Circularity and Blue Jeans

October 25, 2022

At this event at Revolution Mill, in Greensboro, North Carolina, it was inspiring to hear the story of how Cotton Incorporated started its blue jeans recycling program, Blue Jeans Go Green™ Andrea Samber, Director, Consumer Marketing & Brand Partnerships of Cotton Incorporated was our speaker. It began in 2006, not long after Hurricane Katrina did serious damage to the city of New Orleans. Cotton growers wanted to do something to help rebuild the city. Blue jeans were recycled into home building insulation material. A partnership was begun with Habitat for Humanity to help NOLA. Andrea left us with this small, sample block of insulation, recycled blue jeans, made by Bonded Logic, Inc.

Goodwill Industries is on the front-line of collection of apparel items for recycling. Brittany Dickson, a fashion designer, provided an update on Goodwill initiatives.

TS Designs is a Burlington, North Carolina based textile that has started a new brand, Solid State clothing. The products are made with locally grown cotton. President Eric Henry shared his insights on sustainability, buy local and circularity.

WOLF invited Cone Denim to create a table at the event displaying some of its recent denim products featuring sustainable materials and production methods.

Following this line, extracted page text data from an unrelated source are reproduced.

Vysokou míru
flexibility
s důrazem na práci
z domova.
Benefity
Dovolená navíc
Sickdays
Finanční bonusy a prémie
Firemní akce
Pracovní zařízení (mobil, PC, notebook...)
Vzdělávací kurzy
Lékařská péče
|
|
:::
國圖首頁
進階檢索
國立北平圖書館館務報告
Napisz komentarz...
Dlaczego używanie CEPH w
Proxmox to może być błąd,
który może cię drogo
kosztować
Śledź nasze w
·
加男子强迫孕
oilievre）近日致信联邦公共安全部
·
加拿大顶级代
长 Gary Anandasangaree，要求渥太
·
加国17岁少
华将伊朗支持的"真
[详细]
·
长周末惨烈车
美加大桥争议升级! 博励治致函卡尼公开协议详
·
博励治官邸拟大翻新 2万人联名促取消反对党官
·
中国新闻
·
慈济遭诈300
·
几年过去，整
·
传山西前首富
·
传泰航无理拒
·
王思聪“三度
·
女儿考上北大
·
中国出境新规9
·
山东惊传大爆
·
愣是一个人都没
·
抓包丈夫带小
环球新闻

Avery Dennison also manned a table and provided information about a software labeling tool that can be helpful in tracing circularity solutions

Beximco Denim of Dhaka, Bangladesh, sent to WOLF three bales of reclaimed fiber. Innovators are discovering ways to use recycled materials to make fashionable blue jeans. These bales contain reclaimed cotton from textile waste. Blue jeans and other cotton apparel items are shredded into pieces. The pieces are broken down, dissolved into a pulp, and then processed into this fiber material. The fiber material can be spun into a yarn, similar to cotton fiber or wool fiber. The reclaimed yarn can be used to make denim products. The material was made by Recover Textile Systems of Banyeres de Mariola, Spain, and by Circular Systems of Los Angeles.

WOLF coordinated on the event with students at the Waste Management Institute of North Carolina Agricultural and Technical State University. Students at A&T collected blue jeans on campus for the event, and they were delivered to the event so that they can be recycled into new, useful products.